We have known this anecdotally, and we’ve seen other research from medical schools in the United States—studies of patients with everything from asthma to appendicitis, and through cancer and chemo—those that write—regularly—report less pain, less illness-related stress and faster recovery times.
In our recovery programs—for our addictions—we are encouraged to write. Our twelve steps include writing inventory, writing lists and writing amends. In current practice we talk even more about daily gratitude lists and writing out topic specific inventories: food, cars, relationships, men, work…we write about our “issues” and we write to explore and express feelings. And it works.

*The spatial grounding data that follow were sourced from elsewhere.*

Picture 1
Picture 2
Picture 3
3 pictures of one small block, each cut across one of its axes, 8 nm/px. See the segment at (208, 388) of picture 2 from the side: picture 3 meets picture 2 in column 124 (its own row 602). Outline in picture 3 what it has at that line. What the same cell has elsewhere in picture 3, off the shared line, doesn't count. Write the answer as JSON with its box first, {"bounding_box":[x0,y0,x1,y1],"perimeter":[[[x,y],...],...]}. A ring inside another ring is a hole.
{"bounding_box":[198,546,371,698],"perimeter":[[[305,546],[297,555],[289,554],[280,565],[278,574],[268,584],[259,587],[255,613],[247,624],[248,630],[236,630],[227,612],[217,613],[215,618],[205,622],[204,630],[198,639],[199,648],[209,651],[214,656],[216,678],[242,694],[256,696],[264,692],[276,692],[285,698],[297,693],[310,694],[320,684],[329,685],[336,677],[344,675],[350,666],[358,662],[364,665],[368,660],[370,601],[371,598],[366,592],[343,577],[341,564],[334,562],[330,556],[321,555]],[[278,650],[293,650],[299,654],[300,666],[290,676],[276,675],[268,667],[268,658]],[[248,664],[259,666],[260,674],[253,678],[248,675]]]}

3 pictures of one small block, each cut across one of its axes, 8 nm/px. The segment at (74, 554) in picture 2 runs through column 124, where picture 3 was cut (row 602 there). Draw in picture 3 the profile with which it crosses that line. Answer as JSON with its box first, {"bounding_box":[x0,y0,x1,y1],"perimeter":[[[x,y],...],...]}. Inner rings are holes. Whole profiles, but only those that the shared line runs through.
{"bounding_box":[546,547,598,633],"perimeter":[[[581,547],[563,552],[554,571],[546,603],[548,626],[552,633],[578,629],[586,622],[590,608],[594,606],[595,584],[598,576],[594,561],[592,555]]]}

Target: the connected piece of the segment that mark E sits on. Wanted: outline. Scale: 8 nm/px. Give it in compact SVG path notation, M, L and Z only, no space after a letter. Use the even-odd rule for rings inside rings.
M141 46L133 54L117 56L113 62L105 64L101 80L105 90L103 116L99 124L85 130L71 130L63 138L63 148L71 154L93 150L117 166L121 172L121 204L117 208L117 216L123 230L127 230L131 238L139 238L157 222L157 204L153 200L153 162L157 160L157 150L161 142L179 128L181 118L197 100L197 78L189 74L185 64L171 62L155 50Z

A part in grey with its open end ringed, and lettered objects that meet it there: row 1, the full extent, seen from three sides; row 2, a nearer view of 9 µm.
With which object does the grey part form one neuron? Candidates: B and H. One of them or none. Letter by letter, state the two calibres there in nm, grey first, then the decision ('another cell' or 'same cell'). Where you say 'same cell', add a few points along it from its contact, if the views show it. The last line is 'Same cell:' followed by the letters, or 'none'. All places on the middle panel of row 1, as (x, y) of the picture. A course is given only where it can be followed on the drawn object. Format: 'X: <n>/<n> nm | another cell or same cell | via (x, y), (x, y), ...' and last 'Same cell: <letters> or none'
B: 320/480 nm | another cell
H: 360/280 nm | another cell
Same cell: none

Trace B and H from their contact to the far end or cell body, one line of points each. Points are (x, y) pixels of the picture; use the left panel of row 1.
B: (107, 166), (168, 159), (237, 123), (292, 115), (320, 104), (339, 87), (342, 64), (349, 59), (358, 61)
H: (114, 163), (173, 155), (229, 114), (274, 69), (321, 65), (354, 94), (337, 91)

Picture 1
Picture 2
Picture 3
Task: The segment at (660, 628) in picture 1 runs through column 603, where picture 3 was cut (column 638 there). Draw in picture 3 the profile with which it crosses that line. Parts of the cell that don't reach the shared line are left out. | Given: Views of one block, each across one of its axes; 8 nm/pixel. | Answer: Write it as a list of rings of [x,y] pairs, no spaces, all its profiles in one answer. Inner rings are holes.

But do we write when things are going well? When recovery has a calm period? When life is more happy than sad?
We should. The article by Parker-Pope—the link is below—shows that writing can shift us into happiness and keep happy times alive. It works for men and women, individuals and for couples. One of the striking pieces of research that is reported here is that re-writing one’s own story can lead to a big change in our outlook, and that by writing -with pen to paper-we can re-write (internally) our story and our perspective.
I’m trying this tonight. I have (yet another) nagging issue and I’m putting pen to paper to re-write how I am and how this could be different. Why don’t you try that too—and let’s compare notes. Deal?